> _Text section_
The question is complicated even if the answer is easy (yes, there is a deeply racist strain within American Christianity). Evangelical voters in the Deep South and the Midwest often come from economically depressed areas where demagogues from Huey P. Long to Donald Trump have stoked economic fears by blaming people of color and immigrants for the problems of the nation. The fears of these voters – will our family be able to keep our house? – are real. It does not take a lot to transform fear into bigotry. President Obama did remarkable work to bring America out of the Great Recession, but Congress blocked further progress like the American Jobs Act that could have improved the lives of Americans across the board for purely partisan reasons while Mr. Trump stalked the county questioning Mr. Obama’s citizenship.
On issues like abortion and gay marriage, there is a big divide among Christians. Other issues are more likely to draw Christians together. Evangelical leaders like Russell Moore of the Southern Baptist Convention called out Trump’s views on women and immigrants as disqualifying stances for someone seeking the presidency. Leadership from people like Moore was not enough to stop the Trump train, however. Are we surprised? After all, the Southern Baptist Church has a long history of racism. It was created to be a religious voice for slavery and up until the 1970s would not ordain African-Americans to ministry. Moore’s church no longer ordains women to ministry. It is difficult to envision Southern Baptists ever seeing an African-American or women as qualified to lead the country.
Pope Francis had harsh words for Mr. Trump. “A person who only thinks about building walls, wherever they may be, and not building bridges, is not Christian,” replied the pontiff back in February when asked directly about Mr. Trump’s promise to build a wall between the United States and Mexico. 60% of white Roman Catholics voted for Mr. Trump in the end. 67% of Hispanic Roman Catholics voted for Hillary Clinton, according to Pew, but Mr. Obama won Hispanic Roman Catholics with 75% of the vote in 2012. It is worth asking if sexism played a role in Clinton’s dip with Hispanic voters when compared with Mr. Obama along with the close nature of this race overall. The answer is self-evident.

> _Stored data_
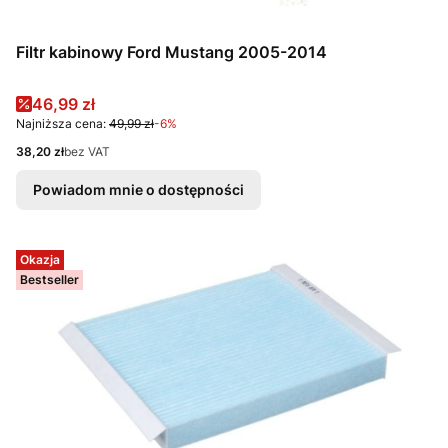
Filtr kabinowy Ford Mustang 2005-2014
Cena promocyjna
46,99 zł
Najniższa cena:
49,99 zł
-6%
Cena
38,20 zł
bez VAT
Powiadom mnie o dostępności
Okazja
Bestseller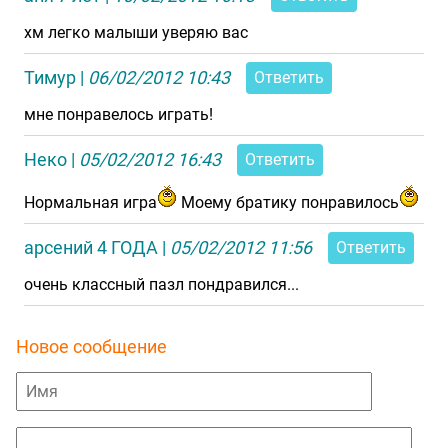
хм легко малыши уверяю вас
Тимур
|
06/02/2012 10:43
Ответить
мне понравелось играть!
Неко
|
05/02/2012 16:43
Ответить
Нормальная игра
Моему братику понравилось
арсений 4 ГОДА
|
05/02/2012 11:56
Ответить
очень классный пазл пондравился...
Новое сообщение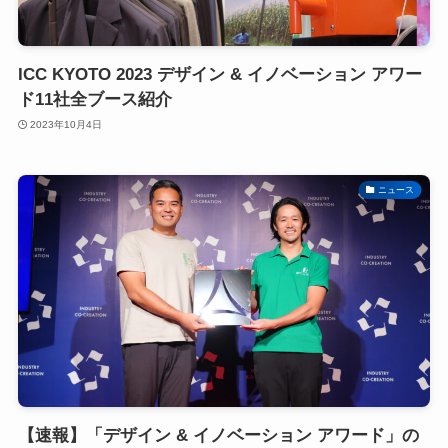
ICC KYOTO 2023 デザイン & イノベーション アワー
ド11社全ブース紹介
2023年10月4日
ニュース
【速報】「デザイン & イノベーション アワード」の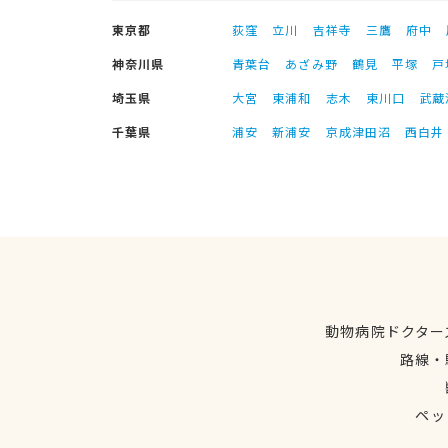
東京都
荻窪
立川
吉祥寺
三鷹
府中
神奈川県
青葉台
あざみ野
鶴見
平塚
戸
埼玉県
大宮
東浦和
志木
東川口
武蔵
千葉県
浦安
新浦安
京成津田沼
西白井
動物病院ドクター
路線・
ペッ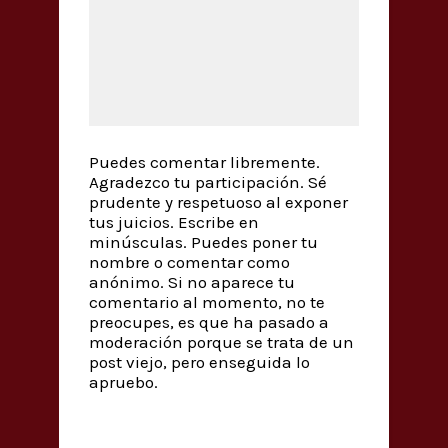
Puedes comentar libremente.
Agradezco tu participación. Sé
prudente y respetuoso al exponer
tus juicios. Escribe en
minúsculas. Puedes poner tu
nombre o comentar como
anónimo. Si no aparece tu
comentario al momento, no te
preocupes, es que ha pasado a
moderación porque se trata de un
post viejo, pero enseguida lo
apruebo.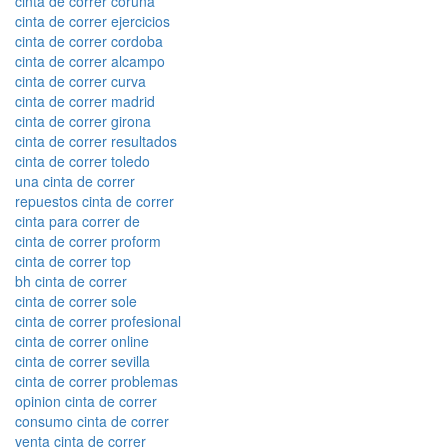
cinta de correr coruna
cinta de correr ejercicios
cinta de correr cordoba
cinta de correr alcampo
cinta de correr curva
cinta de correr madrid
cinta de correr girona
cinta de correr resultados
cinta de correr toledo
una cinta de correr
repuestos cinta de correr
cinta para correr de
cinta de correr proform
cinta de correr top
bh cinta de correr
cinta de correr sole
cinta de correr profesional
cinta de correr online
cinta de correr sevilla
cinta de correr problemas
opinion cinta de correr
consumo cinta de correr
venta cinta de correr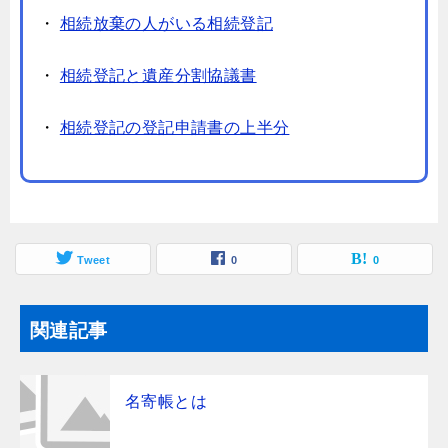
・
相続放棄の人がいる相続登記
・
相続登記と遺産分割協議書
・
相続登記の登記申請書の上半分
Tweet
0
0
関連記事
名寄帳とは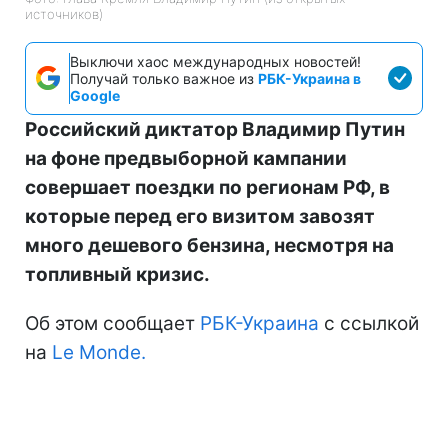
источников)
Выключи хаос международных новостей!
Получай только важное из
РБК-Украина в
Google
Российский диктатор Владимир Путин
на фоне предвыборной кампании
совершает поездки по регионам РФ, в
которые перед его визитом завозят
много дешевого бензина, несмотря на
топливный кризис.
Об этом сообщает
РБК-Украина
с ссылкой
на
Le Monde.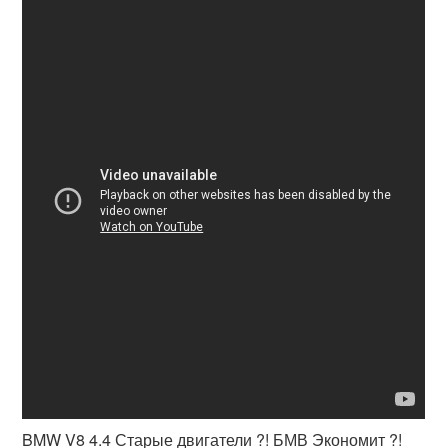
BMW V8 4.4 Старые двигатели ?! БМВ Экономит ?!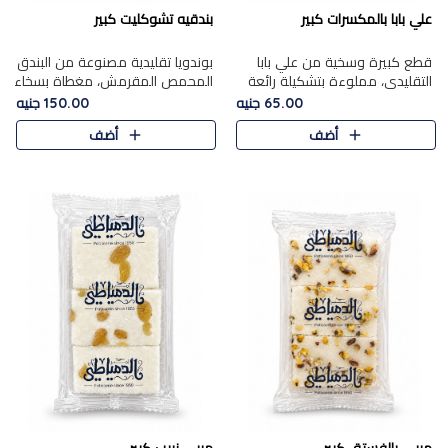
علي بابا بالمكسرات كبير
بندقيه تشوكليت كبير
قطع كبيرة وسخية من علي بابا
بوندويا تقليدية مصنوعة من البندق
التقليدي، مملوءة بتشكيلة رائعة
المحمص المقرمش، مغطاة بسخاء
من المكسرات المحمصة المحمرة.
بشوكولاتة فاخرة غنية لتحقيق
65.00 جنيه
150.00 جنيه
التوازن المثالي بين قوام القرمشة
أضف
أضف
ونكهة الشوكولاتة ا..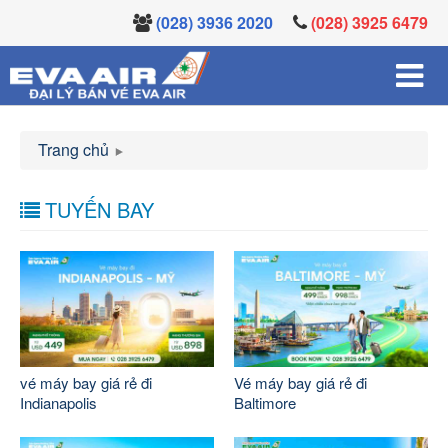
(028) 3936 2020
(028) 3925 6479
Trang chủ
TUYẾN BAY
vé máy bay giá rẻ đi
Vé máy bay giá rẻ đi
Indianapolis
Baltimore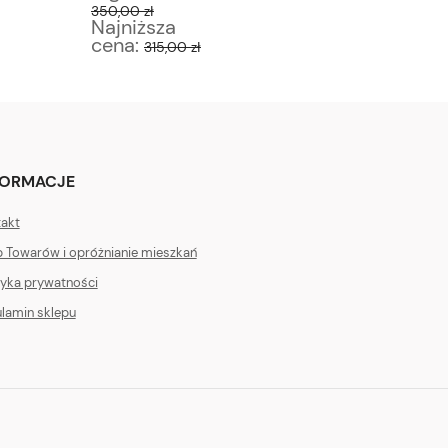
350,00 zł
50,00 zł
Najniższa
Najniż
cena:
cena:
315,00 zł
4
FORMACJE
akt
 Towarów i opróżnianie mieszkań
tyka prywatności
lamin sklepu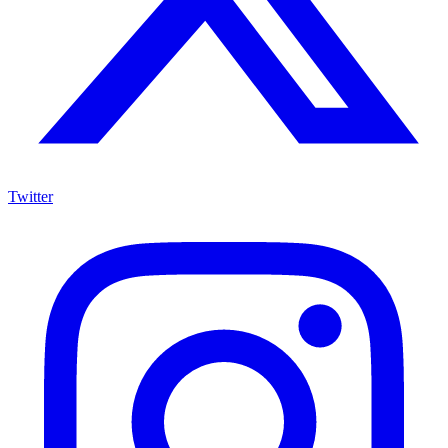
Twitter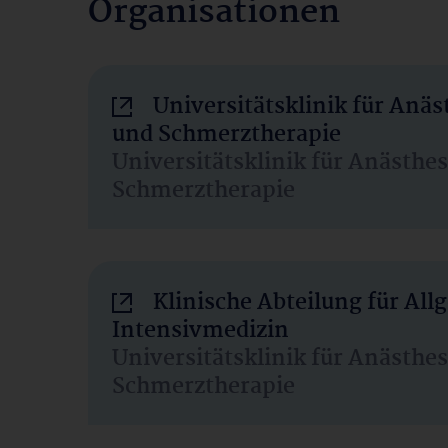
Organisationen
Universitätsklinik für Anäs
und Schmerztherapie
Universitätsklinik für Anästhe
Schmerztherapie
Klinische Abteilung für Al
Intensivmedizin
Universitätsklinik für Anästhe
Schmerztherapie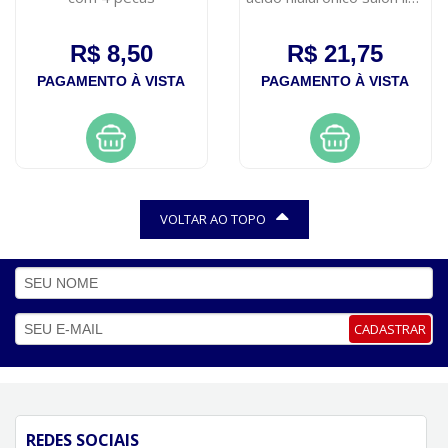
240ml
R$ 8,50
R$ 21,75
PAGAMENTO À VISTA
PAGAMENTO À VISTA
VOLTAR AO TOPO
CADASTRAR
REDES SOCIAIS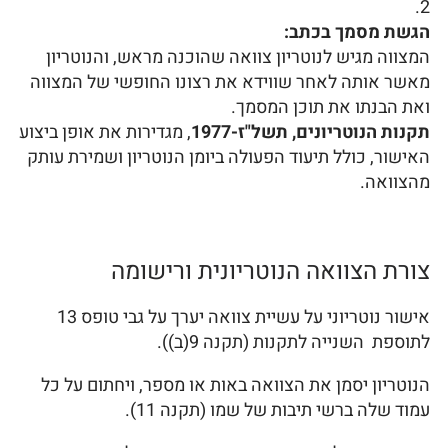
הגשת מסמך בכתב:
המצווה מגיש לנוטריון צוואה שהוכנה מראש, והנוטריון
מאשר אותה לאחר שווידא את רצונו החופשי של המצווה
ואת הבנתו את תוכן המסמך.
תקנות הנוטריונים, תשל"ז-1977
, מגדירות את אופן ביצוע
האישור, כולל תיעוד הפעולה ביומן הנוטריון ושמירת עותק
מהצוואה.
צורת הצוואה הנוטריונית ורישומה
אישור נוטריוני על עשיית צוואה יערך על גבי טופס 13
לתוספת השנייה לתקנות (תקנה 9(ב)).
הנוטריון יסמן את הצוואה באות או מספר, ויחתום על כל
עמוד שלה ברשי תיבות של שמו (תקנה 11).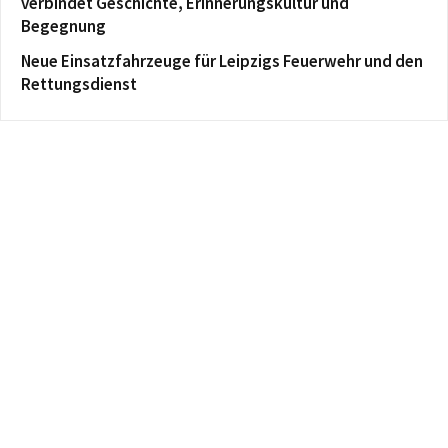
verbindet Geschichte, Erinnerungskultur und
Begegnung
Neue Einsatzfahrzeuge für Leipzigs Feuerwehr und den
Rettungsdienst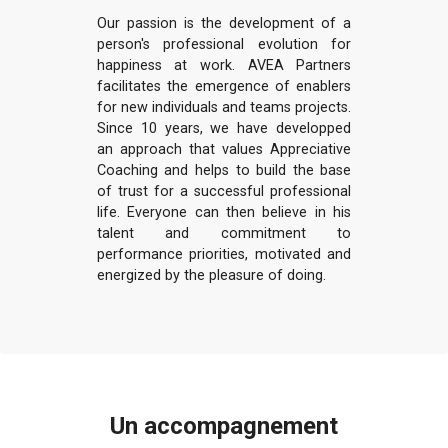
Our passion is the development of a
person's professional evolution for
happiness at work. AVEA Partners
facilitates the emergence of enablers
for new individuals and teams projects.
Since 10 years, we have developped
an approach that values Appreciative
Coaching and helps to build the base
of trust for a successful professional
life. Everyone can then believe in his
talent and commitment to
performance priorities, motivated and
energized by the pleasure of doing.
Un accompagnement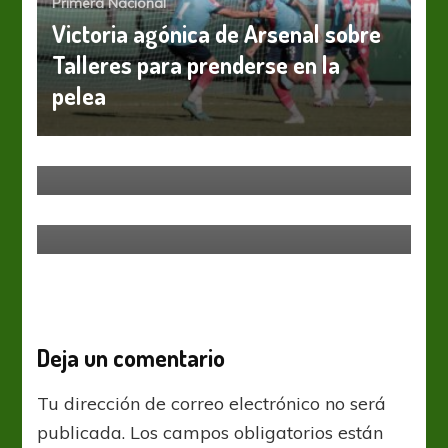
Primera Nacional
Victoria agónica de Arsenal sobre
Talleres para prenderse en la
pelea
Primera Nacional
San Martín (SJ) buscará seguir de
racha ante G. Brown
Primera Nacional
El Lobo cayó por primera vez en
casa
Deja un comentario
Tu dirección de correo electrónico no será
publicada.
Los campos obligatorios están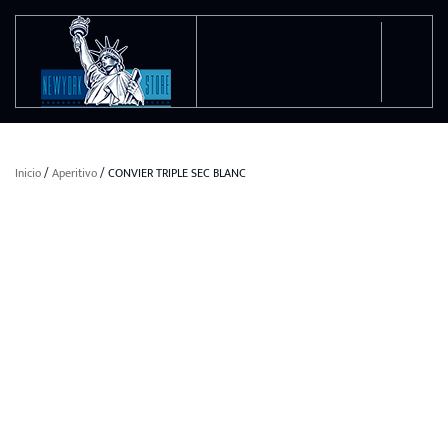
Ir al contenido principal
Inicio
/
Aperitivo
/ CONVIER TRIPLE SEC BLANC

> _Questions to answer_
#1 List every person named in the text on American Christianity and the 2016 election.
#2 According to the text on American Christianity and the 2016 election, until what decade did the Southern Baptist Church refuse to ordain African-Americans to ministry?
#3 Proceed with the text on American Christianity and the 2016 election, picking up after its final sentence.

> _Answers to this exercise_
#1 Huey P. Long, Donald Trump, President Obama, Russell Moore, Pope Francis, Hillary Clinton

#2 Until the 1970s.

#3
Christians are called to welcome the stranger, to lift up the poor (both individually and through public policy), to be seekers of justice and reconciliation. Most Christians did not vote that way last week. African-American Christians did. So did many mainline Christians (a dwindling force in American life). Jewish and Muslim voters resoundingly rejected racism and bigotry by rejecting Trump and embracing Secretary Clinton’s message of inclusion.
Plenty of decent GOP leaders denounced Mr. Trump. So this is not a question about partisanship. We are talking about morality, faith and where racism intersects with Christianity. Christians will need to pray and reflect on this because whatever occurs next will be partly our responsibility. My hope lies with those pockets of Christianity, from African-Americans congregations to progressive mainline Christians, who already are pledging to oppose the policies of the Trump Administration.
We have to repent of our sins. It is time for all good people of faith, regardless of our tradition, to repair the sin-sick soul of the nation. That requires acknowledging that racism infects the church universal, rejecting outright any policy from the Trump Administration that harms God’s creation – the earth itself – while welcoming the stranger and helping to lift those in poverty into a better life.